◆ **REQUIRED WORK**: The lines you return should be those containing the string "pixels", taken from the data below.

(Structured page parsing data)
▽
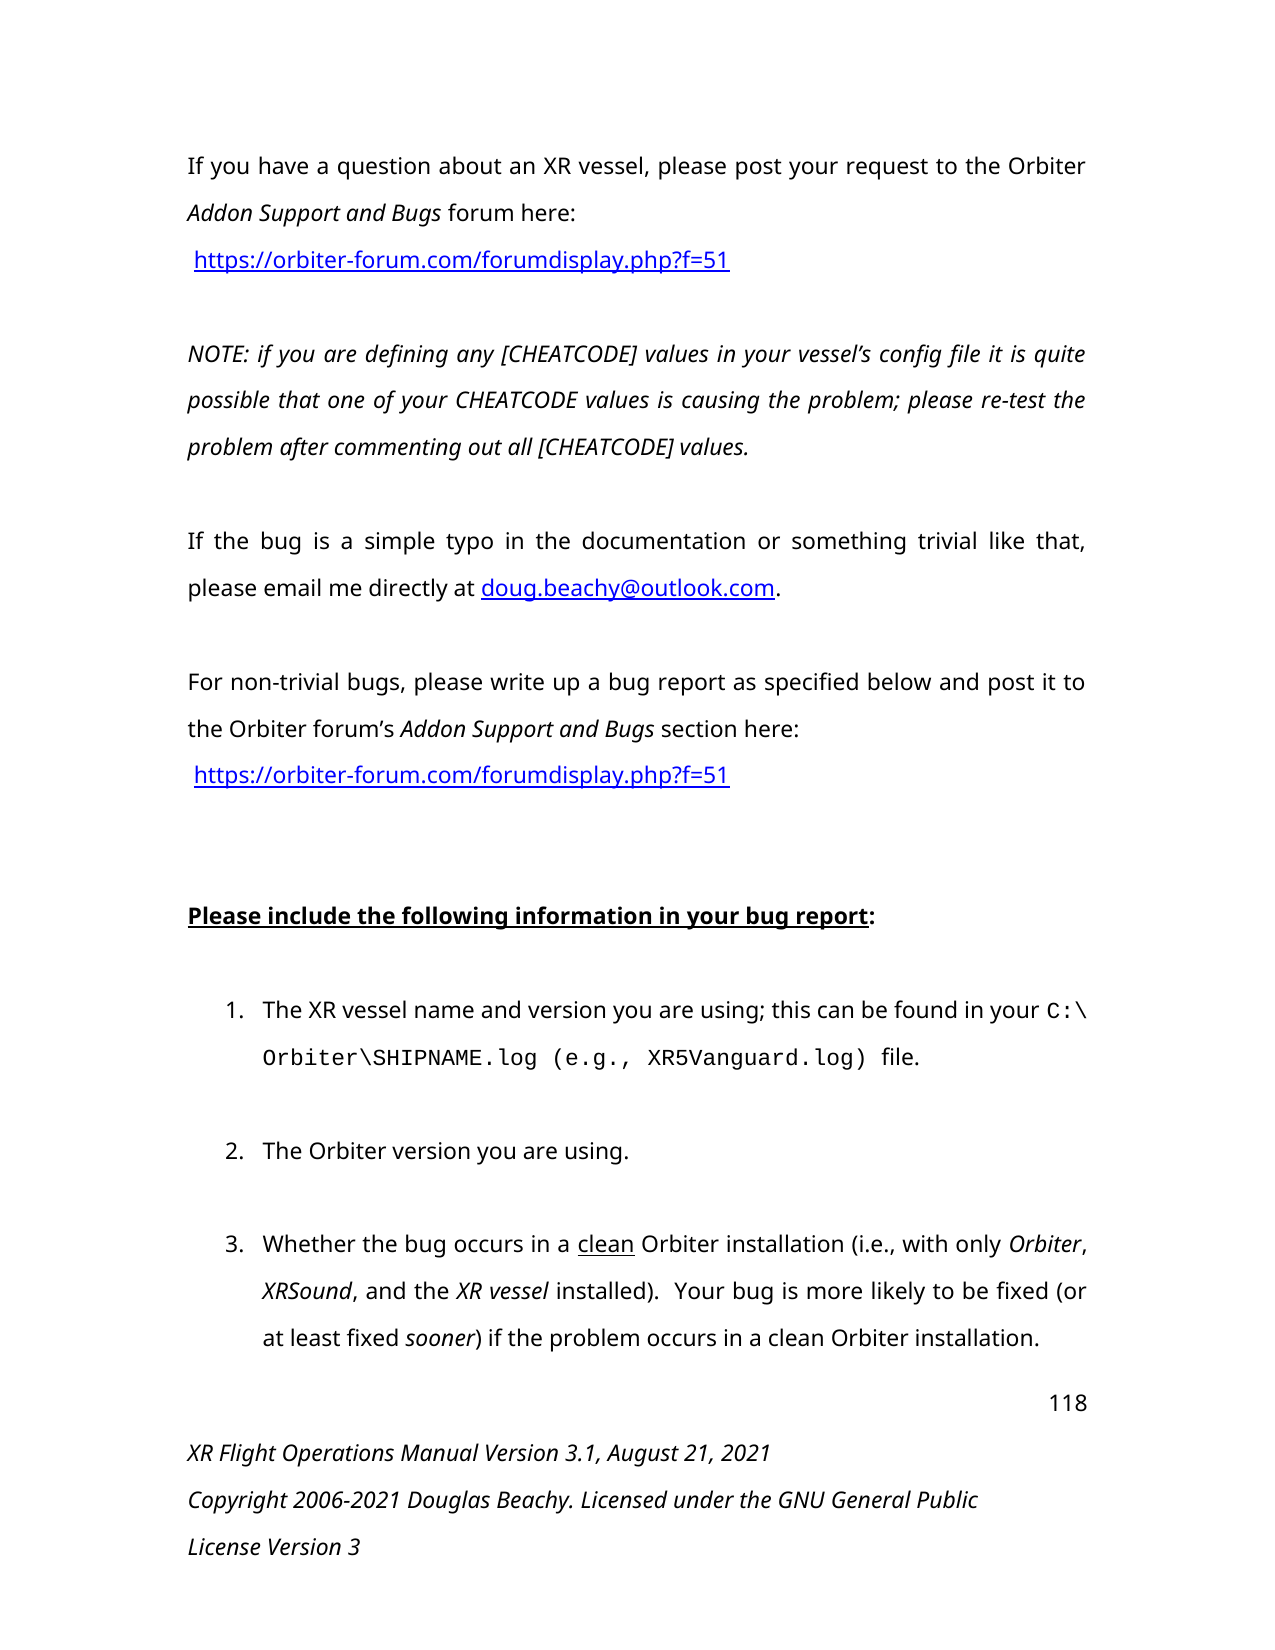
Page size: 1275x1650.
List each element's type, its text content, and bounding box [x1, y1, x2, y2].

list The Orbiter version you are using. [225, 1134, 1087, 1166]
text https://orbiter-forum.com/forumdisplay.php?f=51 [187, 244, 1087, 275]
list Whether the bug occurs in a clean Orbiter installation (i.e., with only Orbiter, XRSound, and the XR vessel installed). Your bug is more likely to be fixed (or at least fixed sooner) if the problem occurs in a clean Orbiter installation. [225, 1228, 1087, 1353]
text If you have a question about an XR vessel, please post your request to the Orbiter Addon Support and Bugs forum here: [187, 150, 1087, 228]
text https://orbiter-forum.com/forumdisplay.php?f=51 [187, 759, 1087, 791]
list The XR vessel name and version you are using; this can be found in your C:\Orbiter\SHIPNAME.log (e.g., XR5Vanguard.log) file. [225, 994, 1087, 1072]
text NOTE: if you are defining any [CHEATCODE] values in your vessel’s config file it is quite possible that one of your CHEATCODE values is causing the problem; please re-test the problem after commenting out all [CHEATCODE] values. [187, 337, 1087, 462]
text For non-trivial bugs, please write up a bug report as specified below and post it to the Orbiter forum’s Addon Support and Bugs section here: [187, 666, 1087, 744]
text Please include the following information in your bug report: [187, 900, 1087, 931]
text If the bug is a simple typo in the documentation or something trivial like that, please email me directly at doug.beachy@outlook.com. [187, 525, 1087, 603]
△
▽
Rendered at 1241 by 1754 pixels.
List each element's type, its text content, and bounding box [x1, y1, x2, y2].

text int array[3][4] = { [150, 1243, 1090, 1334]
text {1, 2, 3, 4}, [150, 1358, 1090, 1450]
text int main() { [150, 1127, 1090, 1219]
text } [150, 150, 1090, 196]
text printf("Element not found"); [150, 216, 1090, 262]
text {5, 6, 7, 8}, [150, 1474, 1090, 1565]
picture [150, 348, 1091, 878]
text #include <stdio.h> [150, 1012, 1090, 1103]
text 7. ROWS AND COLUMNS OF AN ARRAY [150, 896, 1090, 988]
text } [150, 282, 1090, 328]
△
▽
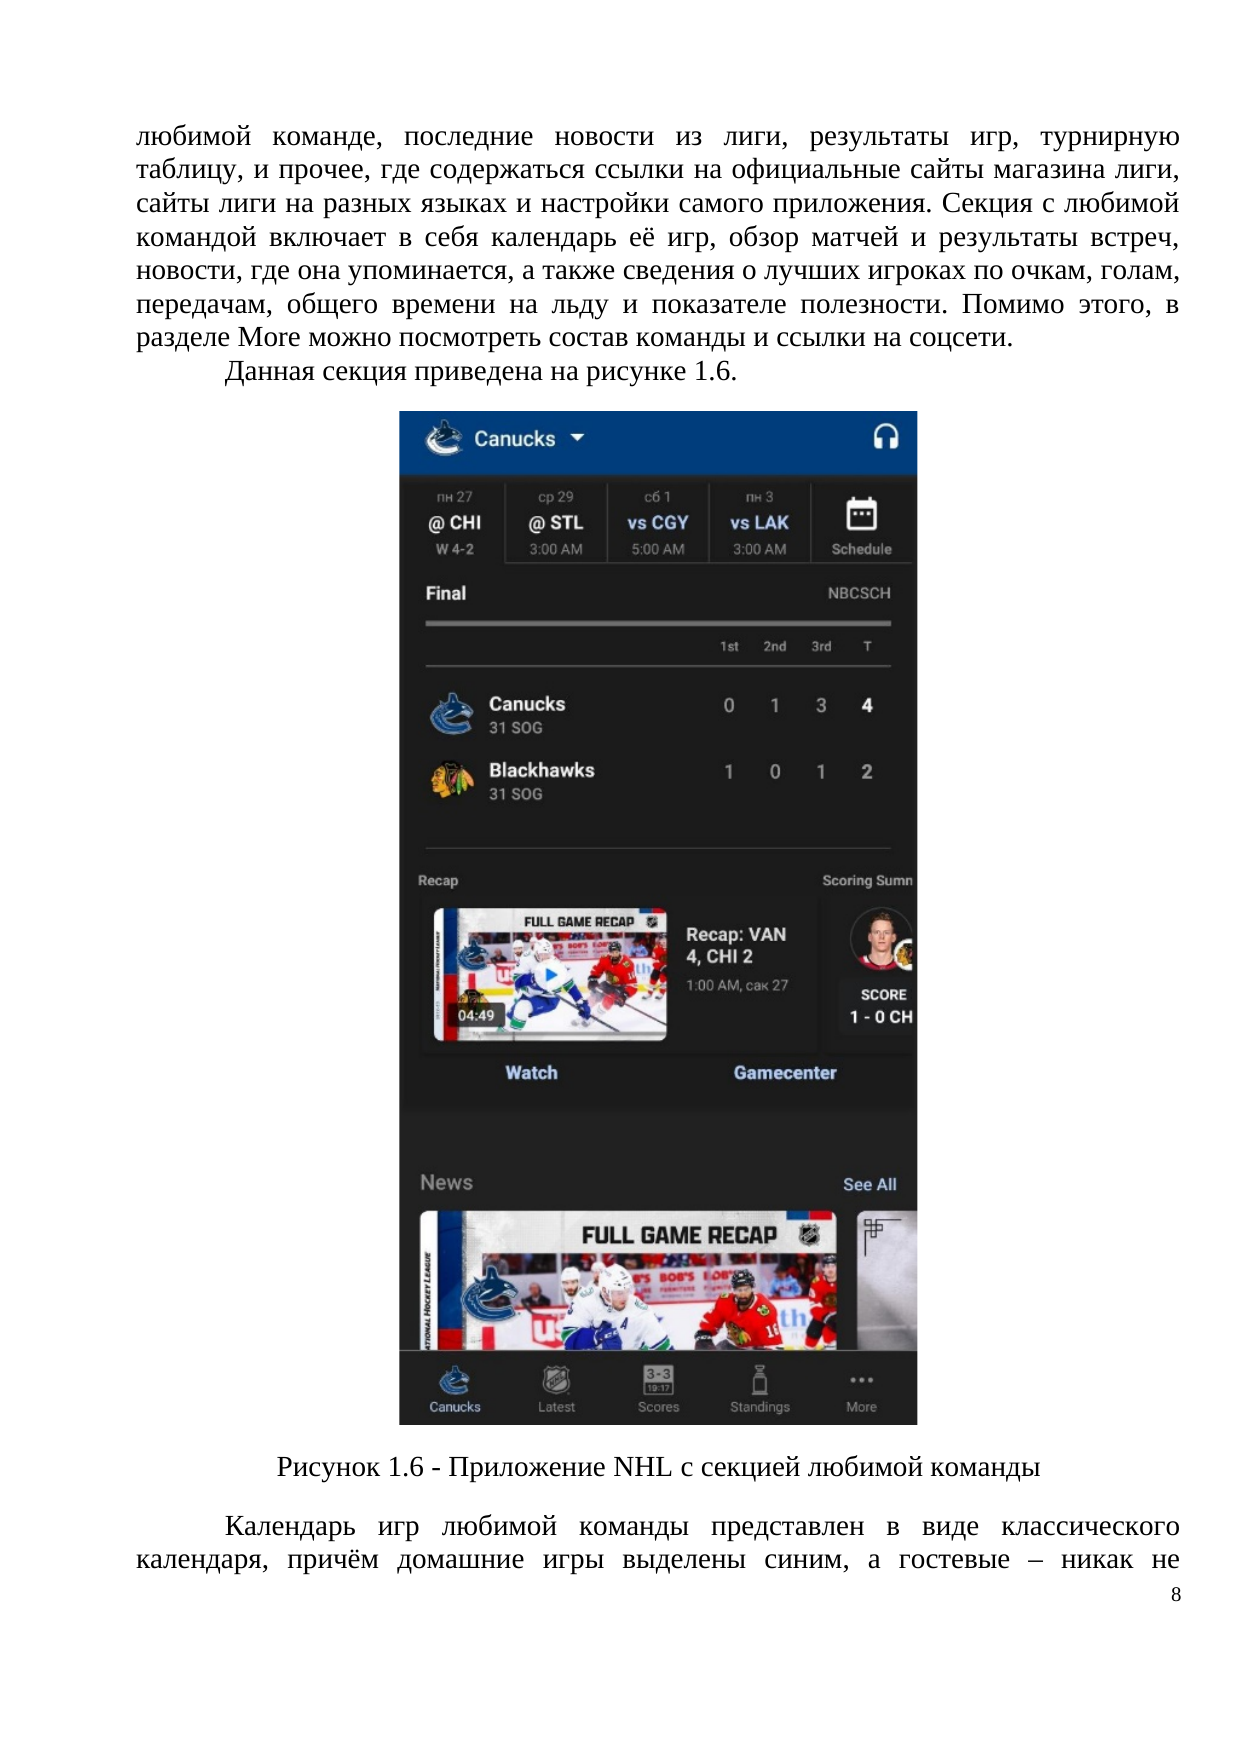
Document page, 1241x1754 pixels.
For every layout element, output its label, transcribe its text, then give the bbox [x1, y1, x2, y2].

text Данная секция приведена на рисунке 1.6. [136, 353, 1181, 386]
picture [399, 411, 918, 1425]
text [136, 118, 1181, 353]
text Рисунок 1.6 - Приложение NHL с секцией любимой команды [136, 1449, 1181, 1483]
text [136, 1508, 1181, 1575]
△
◆ **WRITTEN SOLUTION**:
Rendered at 1241 by 1754 pixels.
Document page, 1241x1754 pixels.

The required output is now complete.